Судьба К. зависела от превратностей революции. После нескольких неудачных попыток защититься он стал ссылаться на недомогание и просил перевести его в больницу. Переверзев видел в этих просьбах только искание новых путей к освобождению и прочно держал К. в Трубецком бастионе, пока оставался министром.
В сентябре того же года, находясь на Кавказе, я прочел телеграмму из Петрограда, что министр юстиции Малянтович выпустил К. на свободу под залог в 30 тысяч рублей.
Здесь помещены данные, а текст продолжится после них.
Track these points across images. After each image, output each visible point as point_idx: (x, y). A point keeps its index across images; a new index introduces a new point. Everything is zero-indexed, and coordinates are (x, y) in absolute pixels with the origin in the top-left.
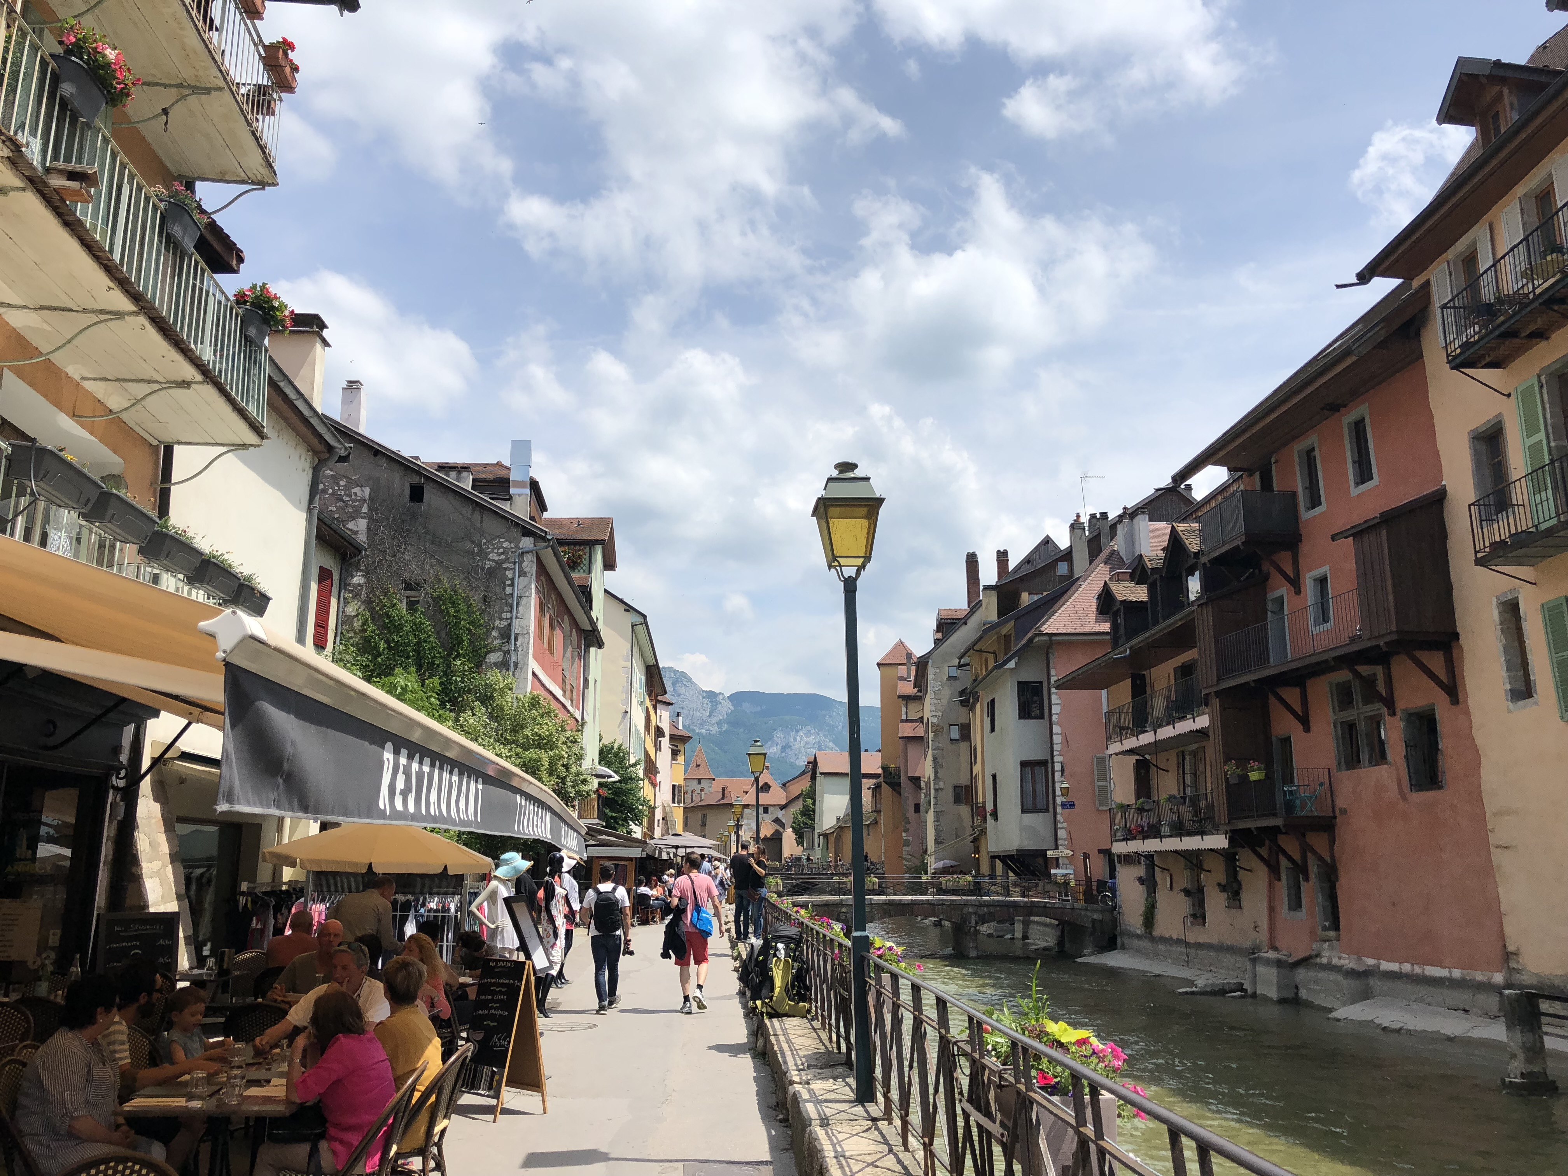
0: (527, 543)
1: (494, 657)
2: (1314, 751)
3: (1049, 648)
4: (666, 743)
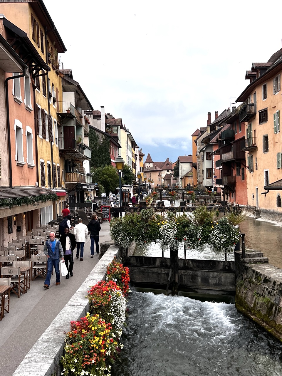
2: (235, 173)
3: (212, 145)
4: (138, 157)
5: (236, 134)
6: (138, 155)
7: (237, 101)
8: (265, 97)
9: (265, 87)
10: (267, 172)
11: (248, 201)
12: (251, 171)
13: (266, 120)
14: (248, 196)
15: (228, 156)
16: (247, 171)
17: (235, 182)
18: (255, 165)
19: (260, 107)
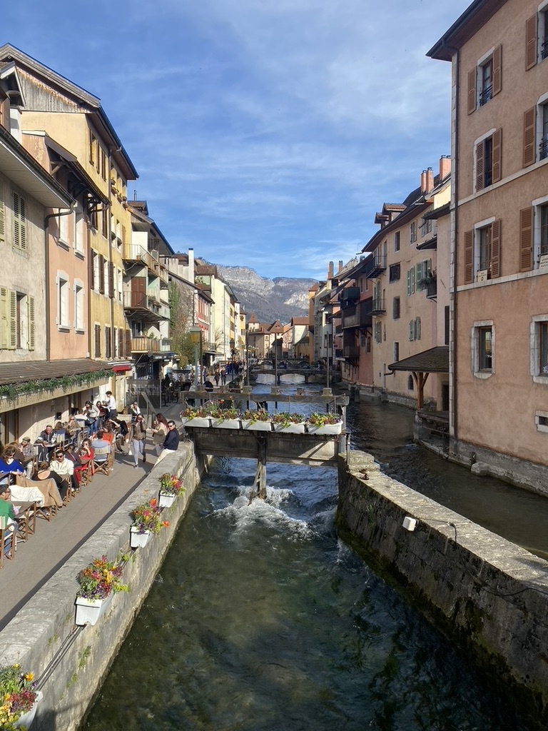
0: (196, 291)
2: (359, 342)
3: (333, 305)
5: (361, 293)
6: (239, 313)
7: (363, 251)
8: (398, 248)
9: (398, 235)
10: (397, 344)
11: (375, 380)
12: (379, 341)
13: (398, 278)
14: (374, 374)
15: (352, 321)
16: (374, 341)
17: (359, 355)
18: (383, 334)
19: (391, 260)
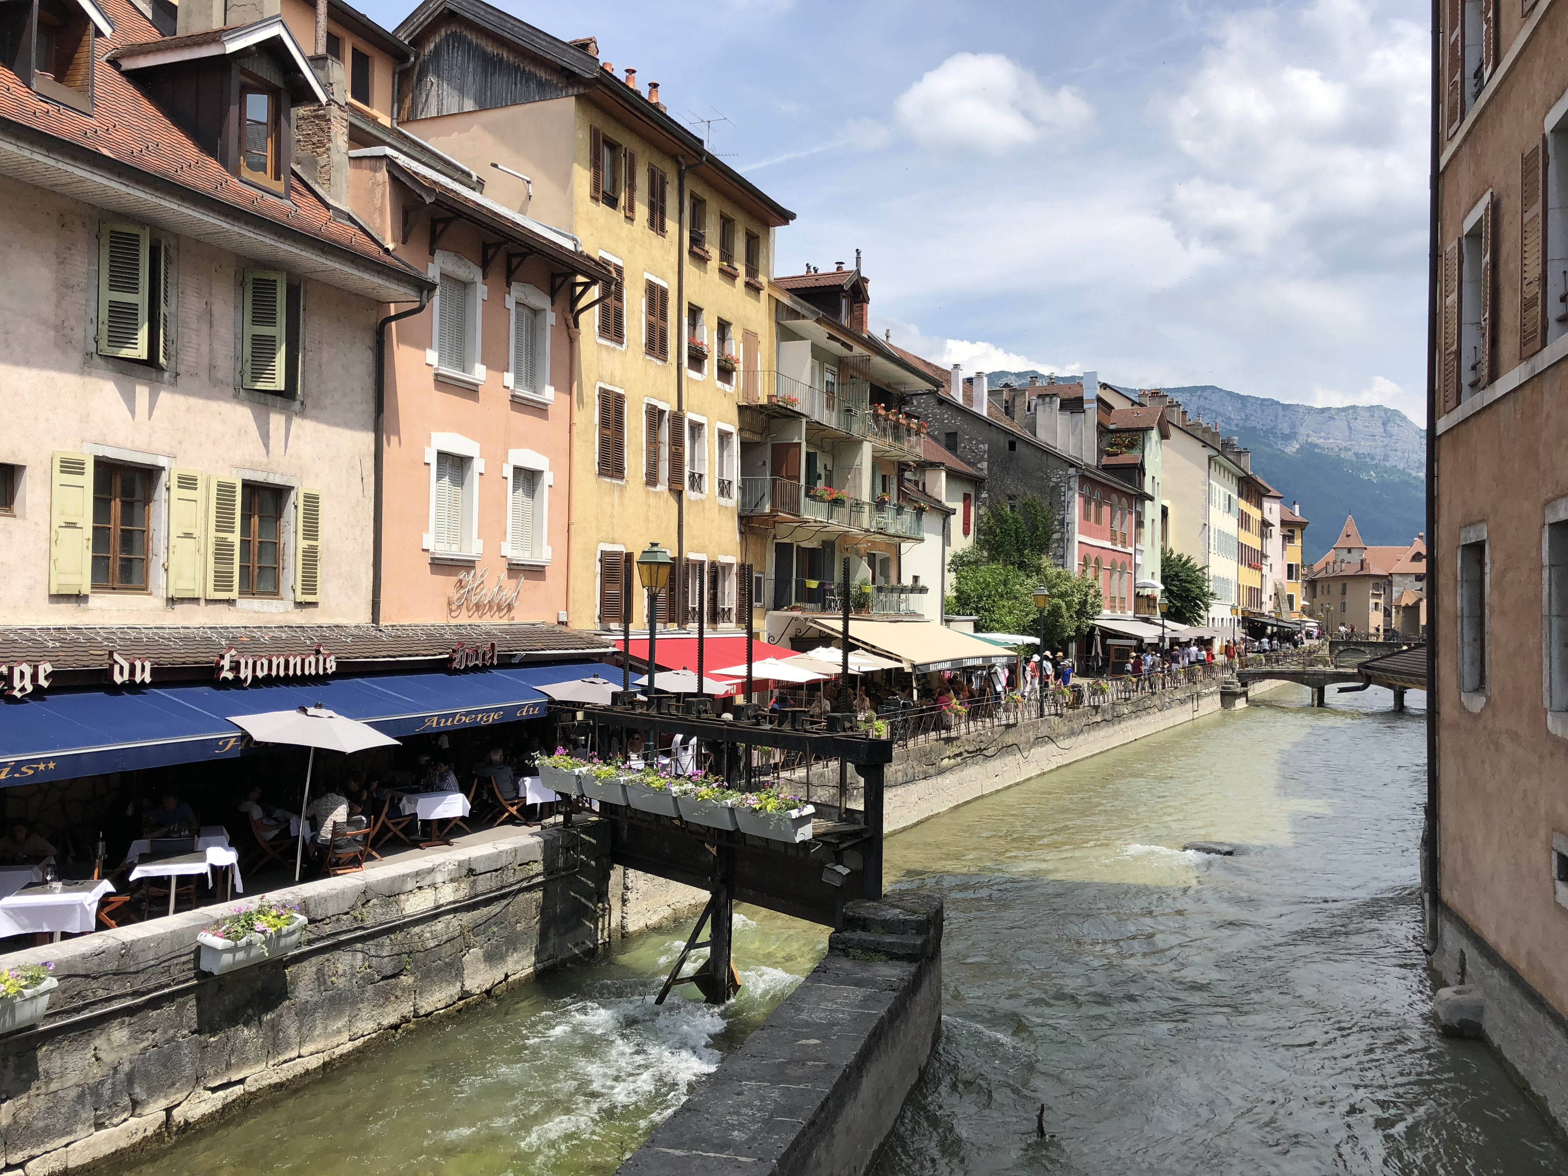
0: (1072, 471)
1: (1056, 536)
4: (1277, 531)
6: (1276, 522)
Дешево же, почти даром обошлись ему 12 листов сепаратного договора и письмо Брейденбейд, не говоря уже о всех остальных бесплатных приложениях!
Глава 8
Чернов
Временное правительство первой коалиции пришло к власти через вооруженную демонстрацию 21 апреля, организованную большевиками на немецкие деньги [35] . Оно насчитывало в своем составе 6 социалистов, среди которых министром земледелия состоял член Центрального комитета партии социалистов-революционеров В. Чернов.
Как-то в мае я заехал в Английскую миссию. «Посмотрите, какое интересное сведение», – сказал мне майор Alley, достав из письменного стола небольшую книжечку. В руках его оказался секретный справочник английской разведки издания 1916 года.
35
См. гл. «Немецкие деньги».
Alley раскрыл справочник, положил передо мной, и мы вместе прочли, а я тут же кратко записал в переводе следующее резюме прочитанного:
«Бывший австрийский консул во Флоренции Пельке фон Норденшталем после объявления войны Италией переехал в Швейцарию. Там он специально вербовал политических деятелей для работы в пользу Центральных держав. Одним из привлеченных им для такого рода деятельности был Чернов».
Alley загадочно улыбается. У меня захватило дыхание. Действительно, очень интересно.